The band’s incendiary live versions of that song sometimes stretched to nearly twice the length of the studio version. Chants of “Freebird!” or “Play Freebird!” over time would become a fixture at rock shows.

The group would find radio play as the decade progressed with songs like Saturday Night Special and Sweet Home Alabama, the latter in part a response to Neil Young’s Southern Man.

The band gained acclaim for their fiery live performances, including a Knebworth Festival appearance in England in 1976 on a bill with The Rolling Stones.

Just three days after releasing the album Street Survivors, on Oct. 20, 1977, the fatal plane crash took place.

The band had played a show in South Carolina and was heading to Louisiana when the plane dove into the ground just northeast of Gillsburg, Miss.

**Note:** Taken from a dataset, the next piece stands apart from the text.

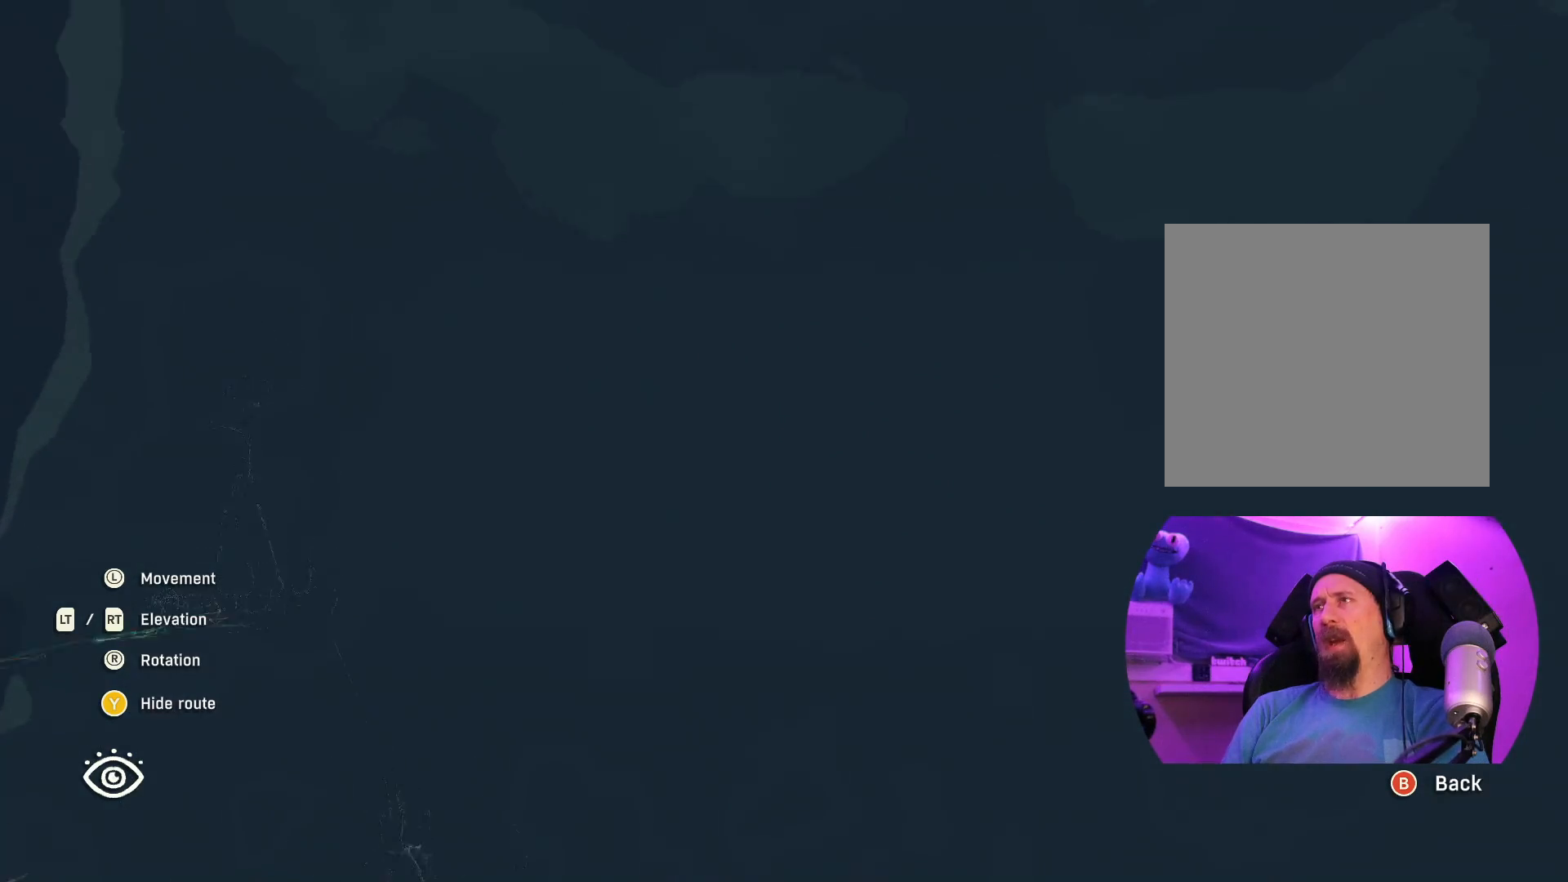
{"buttons": ["R2"], "left_stick": "center", "right_stick": "center", "events": [[33, "R2", "down"], [100, "right_stick", "center"]]}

In addition to Van Zant and the Gaines siblings, band crew member Dean Kilpatrick and pilots Walter McCreary and William Gray were also killed. The plane’s engines had burned through more fuel than would be expected, the National Transportation Safety Board said in a report, though the specific reasons why could not be firmly established.

‘The good outweighs the bad’

After the plane crash, Rossington and surviving band members Allen Collins, bass player Leon Wilkeson and keyboardist Billy Powell formed the Rossington-Collins band, recording two albums in the 1980s with singer Dale Kratz.

Collins would suffer paralysis as a result of a car accident in 1986, dying four years later.

Lynyrd Skynyrd reformed in 1987, with Van Zant’s younger brother, Johnny, taking over lead vocals.

Wilkeson died in 2001, followed by Powell in 2009.

Drummer Bob Burns and multi-instrumentalist Ed King, in the band through their first three albums, died in 2015 and 2018, respectively.

Drummer Artimus Pyle, who replaced Burns and survived the plane crash, is the last surviving member from the group that recorded 1977’s Street Survivors.

Rossington told Rolling Stone that he never considered Skynyrd to be a tragic band, despite all the band’s drama and death.

“I don’t think of it as tragedy — I think of it as life,” he said upon the group’s Rock and Roll Hall of Fame induction in 2006. “I think the good outweighs the bad.”